- Born: February 2, 1907 Dolna Dzhumaya, Salonica Vilayet, Ottoman Empire (present-day Irakleia, Serres, Greece)
- Died: August 12, 1997 (aged 90) Paris, France
- Citizenship: Greece, France
- Education: National Technical University of Athens University of Stuttgart
- Known for: Mathisson–Papapetrou–Dixon equations Majumdar–Papapetrou solution Weyl−Lewis−Papapetrou coordinates
- Spouse: Koula
- Scientific career
- Fields: Theoretical Physics General relativity
- Workplaces: National Technical University of Athens, Dublin Institute for Advanced Studies, University of Manchester, Humboldt University of Berlin
- Thesis: Untersuchungen über dendritisches Wachstum von Kristallen
- Doctoral advisor: Paul Peter Ewald
- Other academic advisors: Helmut Hönl
- Doctoral students: Hans-Jürgen Treder Rodolfo Gambini

= Achilles Papapetrou =

Greek theoretical physicist (1907–1997)

Achilles Papapetrou (Αχιλλέας Νικολάου Παπαπέτρου; February 2, 1907 – August 12, 1997) was a Greek theoretical physicist who contributed to the general theory of relativity. He is known for the Mathisson–Papapetrou–Dixon equations, the Majumdar–Papapetrou solution, and the Weyl−Lewis−Papapetrou coordinates of gravity theory.

He worked on exact solutions of Einstein's field equations and long sought a solution for rotating masses, which, however, were only found by Roy Kerr. Papapetrou was then the first who recognized and welcomed Kerr's breakthrough announced at the Texas Symposium on Relativistic Astrophysics, Dallas, December 1963.

==Early life and education==
Papapetrou was born in Irakleia Serres in Northern Greece (Macedonia province), on February 2, 1907. His father was a schoolteacher. During World War I, his family was deported from Serres, but returned at the end of the war.

From 1925, Papapetrou studied mechanical and electrical engineering at the National Technical University of Athens, graduating in 1930. While a student, he was an assistant in the mathematics department, and he started work as an engineer.

==Research==
His start in physics, in 1934, was through graduate studies on solid state physics under Paul Peter Ewald enabled through a scholarship, at the Technical University of Stuttgart. While there, he started working with Helmut Hönl, who was instrumental in the development of his interest in theory of relativity. In 1935, he earned his PhD there, with a dissertation on Investigations on the dendrite growth of crystals, and subsequently returned to the Technical University in Athens as an assistant in electrical engineering.

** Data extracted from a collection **
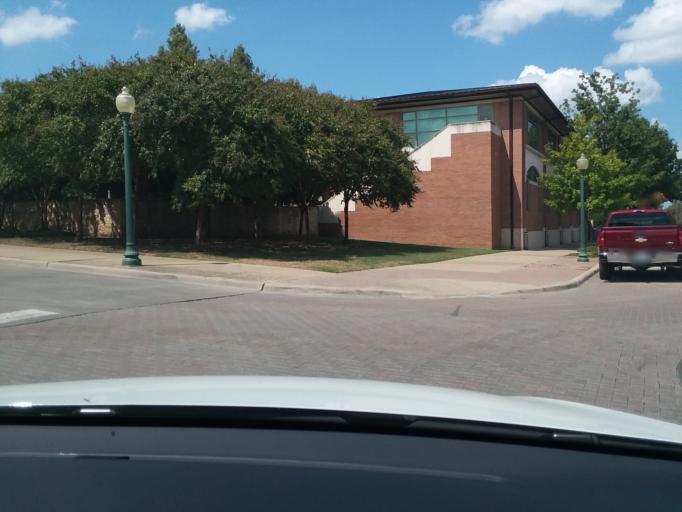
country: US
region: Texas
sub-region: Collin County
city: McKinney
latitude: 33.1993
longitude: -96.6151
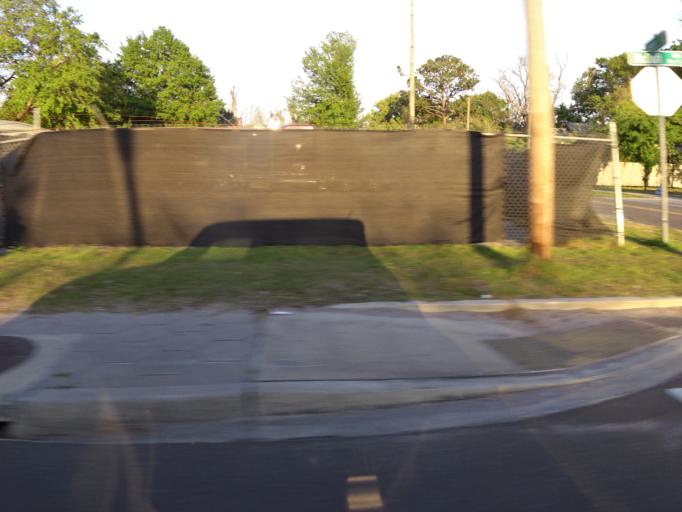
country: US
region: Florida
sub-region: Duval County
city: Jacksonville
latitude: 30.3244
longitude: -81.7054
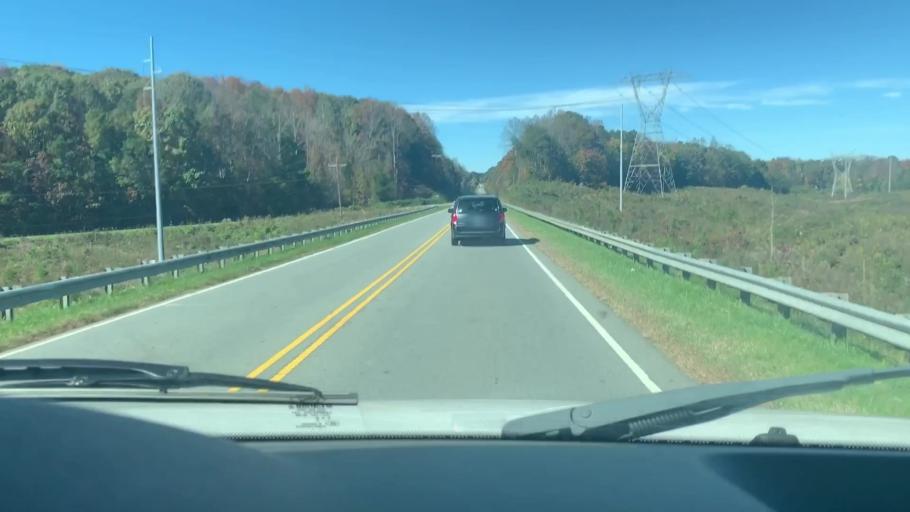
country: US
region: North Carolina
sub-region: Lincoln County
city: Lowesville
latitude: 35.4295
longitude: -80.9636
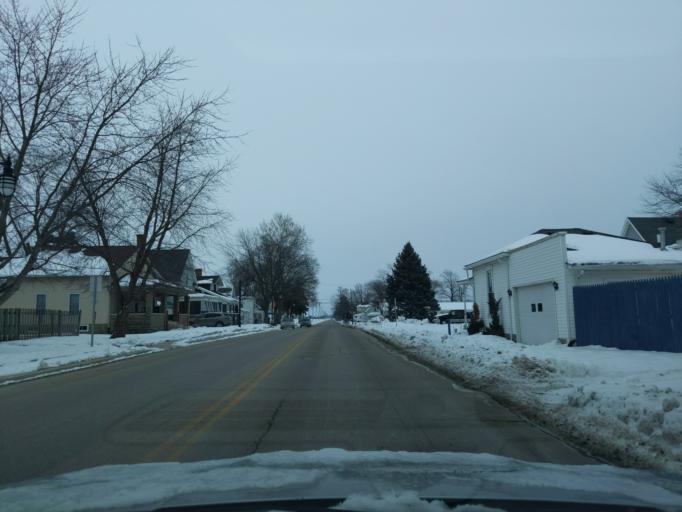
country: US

** LIST OF TASKS **
1. According to the Achilles Papapetrou page, what was his father's occupation?
2. In the Achilles Papapetrou page, rewrite the passage between "Achilles Papapetrou (Αχιλλέας" and "Dallas, December 1963.", inclusive, changing "rotating masses" to "spinning masses".
3. Carry the Achilles Papapetrou biography forward from its final sentence.

** TASK-BY-TASK RESULTS **
1. His father was a schoolteacher.

2.
Achilles Papapetrou (Αχιλλέας Νικολάου Παπαπέτρου; February 2, 1907 – August 12, 1997) was a Greek theoretical physicist who contributed to the general theory of relativity. He is known for the Mathisson–Papapetrou–Dixon equations, the Majumdar–Papapetrou solution, and the Weyl−Lewis−Papapetrou coordinates of gravity theory.

He worked on exact solutions of Einstein's field equations and long sought a solution for spinning masses, which, however, were only found by Roy Kerr. Papapetrou was then the first who recognized and welcomed Kerr's breakthrough announced at the Texas Symposium on Relativistic Astrophysics, Dallas, December 1963.

3.
In 1940−1946, he was professor of physics at the National Technical University of Athens, where he gave seminars on the theory of relativity, and worked in relative isolation during the German occupation of that country. After the end of the war, and in the preamble to the civil war that followed, he was fired from that post for his sympathies with the left-leaning resistance movement. As a result, in 1946, he moved to the Dublin Institute for Advanced Studies at the invitation of Erwin Schrödinger, with whom he worked on unified field theories.

From 1948 on, he worked at the University of Manchester where he was a colleague of Leon Rosenfeld and worked on the equations of motion of GR, as well as the equations of motion of particles with spin in GR.

In 1952–1961 he was a researcher at the Research Institute of Mathematics of the National Academy of Sciences in East Berlin, and from 1957 professor at the Humboldt University of Berlin where, among others, Georg Dautcourt and Hans-Jürgen Treder were his pupils.

During 1960–61, he was visiting a group of relativity theorists, including André Lichnerowicz and Yvonne Choquet-Bruhat. From 1962 he was at the Institute Henri Poincaré (IHP) in Paris. At the same time, he was research director of CNRS. Among others, he worked on elastic waves in gravitational radiation detectors, shells of matter and their gravitational collapse, the Newman−Penrose formalism and its identities, stationary axially symmetric gravitational fields, and gravitational and electromagnetic radiation fields.

In 1975, he became Director of the IHP Laboratory of Theoretical Physics, and in 1977 he retired, remaining scientifically active. He was a visiting scientist at Princeton (1964–65), the University of Vienna (1970–71), and Boston University (1972). He later took French citizenship. From 1971 on, he was one of the organizing committee members of the international conferences on general relativity and gravitation (GRG).

He died in Paris, on August 12, 1997.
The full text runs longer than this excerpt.